Movement 2: The Prelude from Cello Suite #1 in G Major is an imaginative play with the Golden Ratio. In this solo, choreography for a female dancer highlights the turning point of the Golden Ratio in the music. Another convention from Bach which is also shared by the dance, is a play with spelling a name. Bach would sometimes, through musical composition, spell his own name. Dance choreographers would honor a personage by spelling out the name in the path or track of the dance. Not only could the audience perceive the spelling of the name being performed, but the notated dance would be an obvious graphic record. In this movement the dancer spells B-A-C-H through a punctuated path in space. The dancer is in full Baroque costume with flow of the skirt creating an after-image of the motion.
Movement 3: The Minuet from Cello Suite #1 in G Major for two women explores the melody and rhythm of the music while performing the common figures of the minuet. The dancers are in full Baroque costume. The audience is deeper into the meaning of the dance having experienced the sarabande and prelude.
Movement 4: The Gigue from Cello Suite #1 in G Major is playful , conversational, witty and uplifting. This duet for a man and woman reveals the dance behind the music. The dancers are in full Baroque costume. Flirtation can be a part of court dance and this next layer of social interaction sets the audience up for the expressive allemande.
Movement 5: The Allemande from Cello Suite #5 in C Minor was a dance common to the ballroom and closer to the tempo of a bourrée. However, Bach’s allemandes are not the happy quick dances of young lovers, but something else completely. In this dance the choreography is inspired by the complex pairing of arms as the two dancers intertwine and pause in various romantic dance poses. These poses are directly from the dance manuals during Bach’s time and reveal a silent and mysterious courtship of movement. The dancers are in full Baroque costume, reminding the audience of Dresden porcelains.

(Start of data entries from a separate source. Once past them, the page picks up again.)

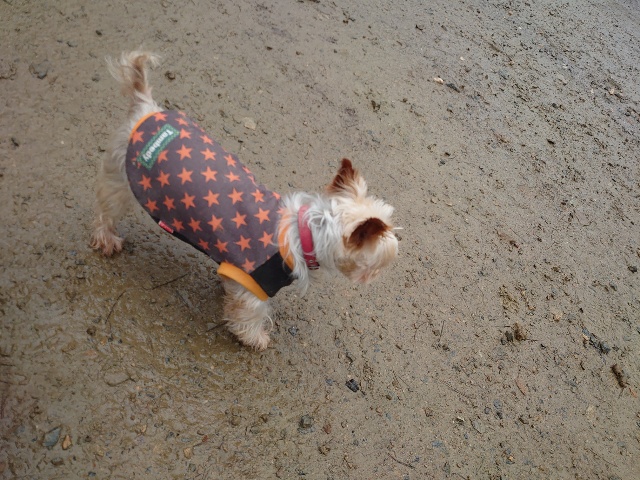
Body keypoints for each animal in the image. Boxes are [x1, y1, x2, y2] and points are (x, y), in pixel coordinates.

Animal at [90, 51, 398, 350]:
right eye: (382, 260)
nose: (377, 276)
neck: (306, 231)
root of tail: (146, 108)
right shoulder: (254, 282)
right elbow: (250, 314)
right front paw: (255, 338)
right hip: (121, 178)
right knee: (106, 211)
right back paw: (107, 240)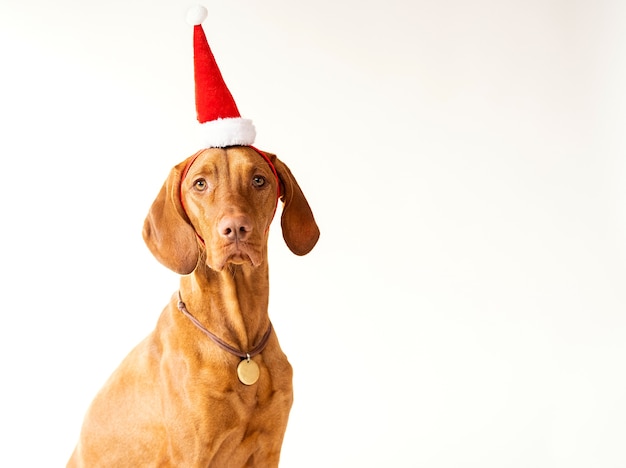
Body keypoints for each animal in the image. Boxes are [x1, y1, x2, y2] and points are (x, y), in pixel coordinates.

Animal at [69, 145, 320, 464]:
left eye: (259, 180)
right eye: (200, 184)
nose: (236, 227)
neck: (242, 345)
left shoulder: (269, 449)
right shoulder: (192, 456)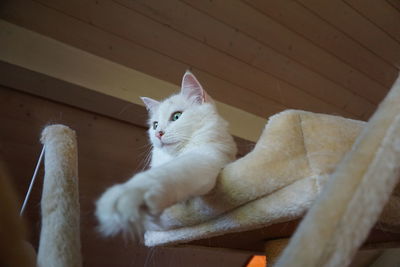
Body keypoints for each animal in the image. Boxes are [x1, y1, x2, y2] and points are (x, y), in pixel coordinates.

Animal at [95, 70, 236, 239]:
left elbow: (163, 174)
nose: (158, 133)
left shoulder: (206, 157)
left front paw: (125, 196)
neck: (174, 155)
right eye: (155, 125)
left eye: (176, 116)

Movement 6: The Bouree from Cello Suite #3 in C Major is a solo male dance of improvisation. Fully schooled in the dance theory and practice of the 18th century, the dancer allows the music to move through his body as he spontaneously releases the music into movement. Drawing from both the comic and serious styles, the dance is always a delight! The dancer is in modern dress, allowing the audience to see the shaping of the body more clearly and demonstrating how the Baroque dance style can feel contemporary when seen in today’s fashion.
Movement 7: This last movement is not to music from Bach and is played on the modern piano. Composed by Scott Joiner, the composition is beautifully inspired by Bach and is titled, “Prelude.” Returning to the stage in modern dress, the Allemande couple repeats the Allemande, but it takes on a more modern meaning in a contemporary context. The contemporary music under the Baroque dance emphasizes different parts of the period movement and allows the audience to relate to the dance in their own way. The past is always present whether we can identify it or not. Aesthetic theory from Bach’s time can still move audiences today.
Bach Figures is designed by the choreographer to play with a time cycle, beginning in the present, delving into the fundamental Baroque and returning to the present. Today’s audience relishes the journey and gains a deeper understanding of Bach’s music.
Bach’s French Suite #5 for Harpsichord in G Major
Storyline: Two couples meet for a fun evening of dance. The sophisticated evening eventually bends toward a tipsy loure and leads to a gigue for all 4 dancers which culminates in a game of musical chairs and much laughter.
The opening Allemande is beautifully played by James Richman. The following Courante sets the stage with the arrival of the two couples in full Baroque costume. The Sarabande is a dance for a solo woman in the majestic style followed by the Gavotte, a solo for a man in a joyous but elegant court style. Next comes the Bourrée, a duet for a couple, happy and witty. The Loure is a solo for a man which involves a drinking challenge and is very virtuosic. The final dance is a rollicking Gigue, danced by all as a game of musical chairs.